### WHAT THIS TASK INVOLVES
For the records below, print the lines from the line with "cx_px: 4525" through the line with "f_number: 1.8" exactly as written; include both end lines and exclude the rest.

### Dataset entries
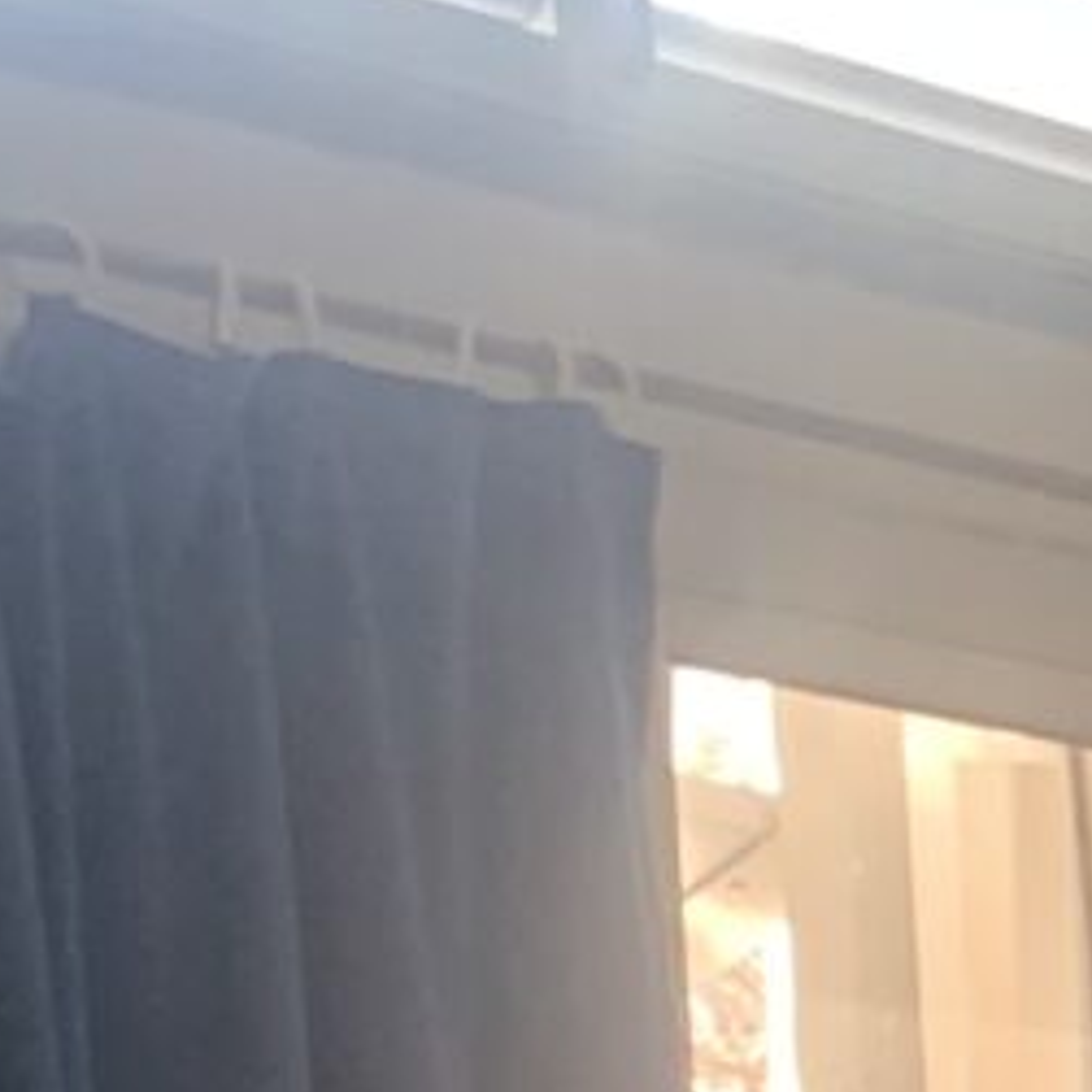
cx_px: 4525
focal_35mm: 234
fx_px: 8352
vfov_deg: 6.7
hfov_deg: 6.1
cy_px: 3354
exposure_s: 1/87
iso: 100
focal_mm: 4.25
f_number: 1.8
* * *
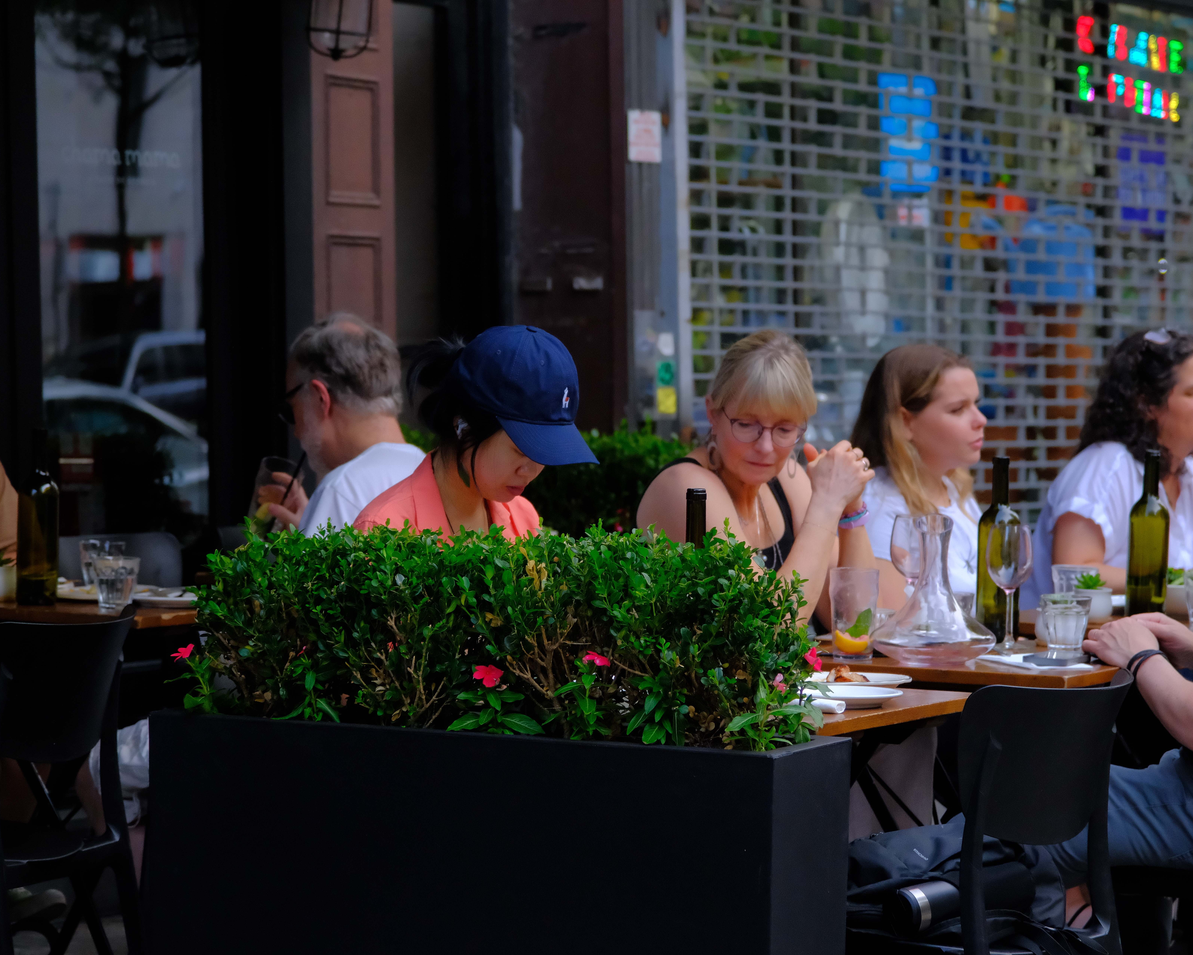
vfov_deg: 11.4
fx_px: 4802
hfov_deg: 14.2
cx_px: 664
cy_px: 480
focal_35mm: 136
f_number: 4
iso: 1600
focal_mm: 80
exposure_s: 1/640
---
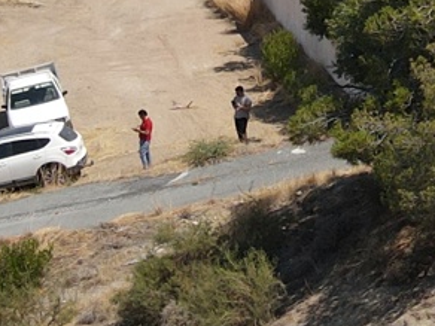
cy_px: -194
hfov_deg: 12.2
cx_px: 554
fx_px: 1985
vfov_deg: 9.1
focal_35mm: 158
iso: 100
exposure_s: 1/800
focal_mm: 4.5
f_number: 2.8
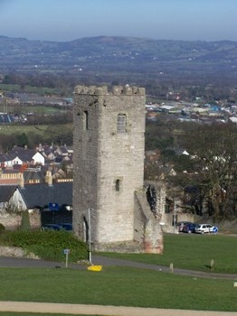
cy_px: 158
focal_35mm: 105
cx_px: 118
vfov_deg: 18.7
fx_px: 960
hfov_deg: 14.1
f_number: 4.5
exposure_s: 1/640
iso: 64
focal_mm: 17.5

### TASK SOLUTION
cx_px: 4525
focal_35mm: 234
fx_px: 8352
vfov_deg: 6.7
hfov_deg: 6.1
cy_px: 3354
exposure_s: 1/87
iso: 100
focal_mm: 4.25
f_number: 1.8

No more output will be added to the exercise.